▸ WRITTEN REQUEST: Reproduce every line of the material below, character for character, with no additions or omissions.

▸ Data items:
________________________

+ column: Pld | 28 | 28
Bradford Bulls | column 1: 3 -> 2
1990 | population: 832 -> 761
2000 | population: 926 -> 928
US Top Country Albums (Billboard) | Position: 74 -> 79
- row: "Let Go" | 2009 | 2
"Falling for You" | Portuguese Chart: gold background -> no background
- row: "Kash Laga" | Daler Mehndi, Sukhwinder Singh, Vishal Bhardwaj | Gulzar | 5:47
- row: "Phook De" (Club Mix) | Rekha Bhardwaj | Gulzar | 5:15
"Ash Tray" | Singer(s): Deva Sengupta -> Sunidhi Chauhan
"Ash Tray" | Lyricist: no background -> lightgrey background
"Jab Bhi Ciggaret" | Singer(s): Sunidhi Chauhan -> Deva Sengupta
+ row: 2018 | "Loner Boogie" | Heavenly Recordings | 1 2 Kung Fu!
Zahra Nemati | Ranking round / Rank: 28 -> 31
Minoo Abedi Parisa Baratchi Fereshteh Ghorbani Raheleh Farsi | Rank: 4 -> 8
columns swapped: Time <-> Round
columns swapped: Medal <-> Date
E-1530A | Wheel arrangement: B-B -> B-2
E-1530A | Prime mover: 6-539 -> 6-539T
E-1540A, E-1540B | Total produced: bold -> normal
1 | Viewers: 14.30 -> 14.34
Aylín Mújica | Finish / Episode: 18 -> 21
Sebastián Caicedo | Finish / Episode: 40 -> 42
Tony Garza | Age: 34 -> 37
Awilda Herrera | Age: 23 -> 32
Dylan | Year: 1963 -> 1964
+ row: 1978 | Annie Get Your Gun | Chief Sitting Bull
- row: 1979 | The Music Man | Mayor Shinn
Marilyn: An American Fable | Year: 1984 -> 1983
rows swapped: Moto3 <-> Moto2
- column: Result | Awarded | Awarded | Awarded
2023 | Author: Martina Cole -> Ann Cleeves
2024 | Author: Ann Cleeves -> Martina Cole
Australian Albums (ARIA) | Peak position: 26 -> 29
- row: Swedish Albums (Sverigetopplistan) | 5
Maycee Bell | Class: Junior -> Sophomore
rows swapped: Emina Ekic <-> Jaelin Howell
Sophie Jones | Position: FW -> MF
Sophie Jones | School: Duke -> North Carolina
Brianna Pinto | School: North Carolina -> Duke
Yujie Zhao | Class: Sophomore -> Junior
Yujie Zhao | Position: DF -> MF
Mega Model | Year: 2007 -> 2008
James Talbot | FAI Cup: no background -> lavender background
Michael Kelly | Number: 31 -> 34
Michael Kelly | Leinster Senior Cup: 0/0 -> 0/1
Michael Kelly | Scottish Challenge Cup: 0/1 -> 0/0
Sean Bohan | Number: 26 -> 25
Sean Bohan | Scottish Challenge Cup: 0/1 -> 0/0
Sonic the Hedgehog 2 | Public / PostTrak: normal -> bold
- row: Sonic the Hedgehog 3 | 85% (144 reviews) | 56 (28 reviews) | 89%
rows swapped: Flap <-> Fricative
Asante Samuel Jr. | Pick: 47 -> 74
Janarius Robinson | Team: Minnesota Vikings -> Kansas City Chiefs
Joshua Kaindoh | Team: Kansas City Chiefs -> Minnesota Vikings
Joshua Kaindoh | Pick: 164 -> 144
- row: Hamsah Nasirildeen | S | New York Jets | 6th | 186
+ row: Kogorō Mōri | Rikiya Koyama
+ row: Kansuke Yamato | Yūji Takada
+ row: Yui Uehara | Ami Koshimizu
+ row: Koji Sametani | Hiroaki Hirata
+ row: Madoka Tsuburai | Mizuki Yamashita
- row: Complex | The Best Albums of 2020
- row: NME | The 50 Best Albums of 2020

________________________

▸ WORKED ANSWER:
+ column: Pld | 28 | 28
Bradford Bulls | column 1: 3 -> 2
1990 | population: 832 -> 761
2000 | population: 926 -> 928
US Top Country Albums (Billboard) | Position: 74 -> 79
- row: "Let Go" | 2009 | 2
"Falling for You" | Portuguese Chart: gold background -> no background
- row: "Kash Laga" | Daler Mehndi, Sukhwinder Singh, Vishal Bhardwaj | Gulzar | 5:47
- row: "Phook De" (Club Mix) | Rekha Bhardwaj | Gulzar | 5:15
"Ash Tray" | Singer(s): Deva Sengupta -> Sunidhi Chauhan
"Ash Tray" | Lyricist: no background -> lightgrey background
"Jab Bhi Ciggaret" | Singer(s): Sunidhi Chauhan -> Deva Sengupta
+ row: 2018 | "Loner Boogie" | Heavenly Recordings | 1 2 Kung Fu!
Zahra Nemati | Ranking round / Rank: 28 -> 31
Minoo Abedi Parisa Baratchi Fereshteh Ghorbani Raheleh Farsi | Rank: 4 -> 8
columns swapped: Time <-> Round
columns swapped: Medal <-> Date
E-1530A | Wheel arrangement: B-B -> B-2
E-1530A | Prime mover: 6-539 -> 6-539T
E-1540A, E-1540B | Total produced: bold -> normal
1 | Viewers: 14.30 -> 14.34
Aylín Mújica | Finish / Episode: 18 -> 21
Sebastián Caicedo | Finish / Episode: 40 -> 42
Tony Garza | Age: 34 -> 37
Awilda Herrera | Age: 23 -> 32
Dylan | Year: 1963 -> 1964
+ row: 1978 | Annie Get Your Gun | Chief Sitting Bull
- row: 1979 | The Music Man | Mayor Shinn
Marilyn: An American Fable | Year: 1984 -> 1983
rows swapped: Moto3 <-> Moto2
- column: Result | Awarded | Awarded | Awarded
2023 | Author: Martina Cole -> Ann Cleeves
2024 | Author: Ann Cleeves -> Martina Cole
Australian Albums (ARIA) | Peak position: 26 -> 29
- row: Swedish Albums (Sverigetopplistan) | 5
Maycee Bell | Class: Junior -> Sophomore
rows swapped: Emina Ekic <-> Jaelin Howell
Sophie Jones | Position: FW -> MF
Sophie Jones | School: Duke -> North Carolina
Brianna Pinto | School: North Carolina -> Duke
Yujie Zhao | Class: Sophomore -> Junior
Yujie Zhao | Position: DF -> MF
Mega Model | Year: 2007 -> 2008
James Talbot | FAI Cup: no background -> lavender background
Michael Kelly | Number: 31 -> 34
Michael Kelly | Leinster Senior Cup: 0/0 -> 0/1
Michael Kelly | Scottish Challenge Cup: 0/1 -> 0/0
Sean Bohan | Number: 26 -> 25
Sean Bohan | Scottish Challenge Cup: 0/1 -> 0/0
Sonic the Hedgehog 2 | Public / PostTrak: normal -> bold
- row: Sonic the Hedgehog 3 | 85% (144 reviews) | 56 (28 reviews) | 89%
rows swapped: Flap <-> Fricative
Asante Samuel Jr. | Pick: 47 -> 74
Janarius Robinson | Team: Minnesota Vikings -> Kansas City Chiefs
Joshua Kaindoh | Team: Kansas City Chiefs -> Minnesota Vikings
Joshua Kaindoh | Pick: 164 -> 144
- row: Hamsah Nasirildeen | S | New York Jets | 6th | 186
+ row: Kogorō Mōri | Rikiya Koyama
+ row: Kansuke Yamato | Yūji Takada
+ row: Yui Uehara | Ami Koshimizu
+ row: Koji Sametani | Hiroaki Hirata
+ row: Madoka Tsuburai | Mizuki Yamashita
- row: Complex | The Best Albums of 2020
- row: NME | The 50 Best Albums of 2020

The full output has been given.